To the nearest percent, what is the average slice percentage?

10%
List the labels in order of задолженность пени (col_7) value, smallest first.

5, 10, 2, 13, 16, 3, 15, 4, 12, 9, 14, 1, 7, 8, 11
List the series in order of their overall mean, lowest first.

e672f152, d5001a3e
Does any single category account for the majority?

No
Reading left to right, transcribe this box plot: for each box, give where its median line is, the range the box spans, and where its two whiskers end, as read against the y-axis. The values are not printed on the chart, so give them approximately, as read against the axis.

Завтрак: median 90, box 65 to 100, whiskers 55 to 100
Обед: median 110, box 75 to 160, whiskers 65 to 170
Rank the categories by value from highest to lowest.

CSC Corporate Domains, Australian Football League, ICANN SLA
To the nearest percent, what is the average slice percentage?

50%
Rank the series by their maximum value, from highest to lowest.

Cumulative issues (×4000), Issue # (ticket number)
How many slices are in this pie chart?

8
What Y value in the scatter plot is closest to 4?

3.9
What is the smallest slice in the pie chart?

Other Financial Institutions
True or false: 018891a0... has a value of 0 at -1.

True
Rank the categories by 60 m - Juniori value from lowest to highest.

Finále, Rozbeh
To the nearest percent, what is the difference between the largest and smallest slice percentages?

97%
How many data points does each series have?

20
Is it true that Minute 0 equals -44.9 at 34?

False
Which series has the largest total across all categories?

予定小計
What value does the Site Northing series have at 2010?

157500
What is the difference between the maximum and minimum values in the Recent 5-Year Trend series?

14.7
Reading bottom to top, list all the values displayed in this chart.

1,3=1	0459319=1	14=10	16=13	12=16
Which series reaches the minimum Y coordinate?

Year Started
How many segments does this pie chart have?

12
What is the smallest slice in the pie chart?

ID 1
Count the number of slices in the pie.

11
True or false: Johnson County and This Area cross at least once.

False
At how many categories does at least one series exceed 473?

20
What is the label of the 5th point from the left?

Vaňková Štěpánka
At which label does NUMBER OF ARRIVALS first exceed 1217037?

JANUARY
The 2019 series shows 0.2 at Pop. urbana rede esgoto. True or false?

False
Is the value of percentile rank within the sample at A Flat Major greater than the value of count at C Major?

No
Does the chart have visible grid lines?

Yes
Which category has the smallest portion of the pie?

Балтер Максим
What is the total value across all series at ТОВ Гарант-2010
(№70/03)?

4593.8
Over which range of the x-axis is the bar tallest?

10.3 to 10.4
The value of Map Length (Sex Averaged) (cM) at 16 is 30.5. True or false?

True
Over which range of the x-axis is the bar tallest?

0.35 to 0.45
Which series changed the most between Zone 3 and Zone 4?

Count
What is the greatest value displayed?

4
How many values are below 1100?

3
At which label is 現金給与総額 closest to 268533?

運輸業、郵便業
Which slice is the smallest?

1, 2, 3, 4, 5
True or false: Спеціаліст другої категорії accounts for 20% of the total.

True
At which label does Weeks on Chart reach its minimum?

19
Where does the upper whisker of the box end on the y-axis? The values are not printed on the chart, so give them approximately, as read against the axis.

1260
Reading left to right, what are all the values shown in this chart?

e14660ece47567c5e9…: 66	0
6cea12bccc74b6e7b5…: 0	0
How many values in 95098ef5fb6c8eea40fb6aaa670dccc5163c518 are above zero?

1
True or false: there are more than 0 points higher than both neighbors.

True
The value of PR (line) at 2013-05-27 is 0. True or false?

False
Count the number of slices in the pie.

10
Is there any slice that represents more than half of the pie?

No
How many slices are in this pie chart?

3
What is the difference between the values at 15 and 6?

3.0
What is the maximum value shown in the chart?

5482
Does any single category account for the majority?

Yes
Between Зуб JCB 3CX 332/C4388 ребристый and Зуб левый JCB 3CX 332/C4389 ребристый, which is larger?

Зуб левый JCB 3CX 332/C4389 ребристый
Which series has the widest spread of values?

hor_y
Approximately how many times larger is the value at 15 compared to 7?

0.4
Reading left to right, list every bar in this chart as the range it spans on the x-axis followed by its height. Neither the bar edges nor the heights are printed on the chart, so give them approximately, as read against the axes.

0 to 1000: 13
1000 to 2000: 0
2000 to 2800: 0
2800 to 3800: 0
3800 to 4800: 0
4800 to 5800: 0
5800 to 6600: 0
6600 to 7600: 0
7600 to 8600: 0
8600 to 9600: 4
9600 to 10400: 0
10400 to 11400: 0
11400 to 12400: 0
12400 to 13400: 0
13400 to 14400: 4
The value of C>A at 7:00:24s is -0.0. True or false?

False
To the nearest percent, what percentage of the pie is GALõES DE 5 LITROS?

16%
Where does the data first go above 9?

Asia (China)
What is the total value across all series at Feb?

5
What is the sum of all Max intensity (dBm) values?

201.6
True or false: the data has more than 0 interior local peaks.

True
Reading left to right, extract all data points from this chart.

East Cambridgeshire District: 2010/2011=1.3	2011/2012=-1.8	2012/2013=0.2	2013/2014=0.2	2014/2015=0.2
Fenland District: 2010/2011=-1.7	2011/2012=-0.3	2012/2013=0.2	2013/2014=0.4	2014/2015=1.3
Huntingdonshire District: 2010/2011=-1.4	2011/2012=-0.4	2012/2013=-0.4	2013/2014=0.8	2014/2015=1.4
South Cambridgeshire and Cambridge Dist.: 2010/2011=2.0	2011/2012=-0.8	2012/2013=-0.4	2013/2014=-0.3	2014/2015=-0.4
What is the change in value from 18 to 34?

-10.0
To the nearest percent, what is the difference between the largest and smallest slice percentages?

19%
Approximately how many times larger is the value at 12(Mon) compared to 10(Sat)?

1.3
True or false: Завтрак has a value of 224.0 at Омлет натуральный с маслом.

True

········

Instructions to follow: Count the lines in the rows above that contain the string "Cambridgeshire". Reply with the number only.

Result for this exercise: 2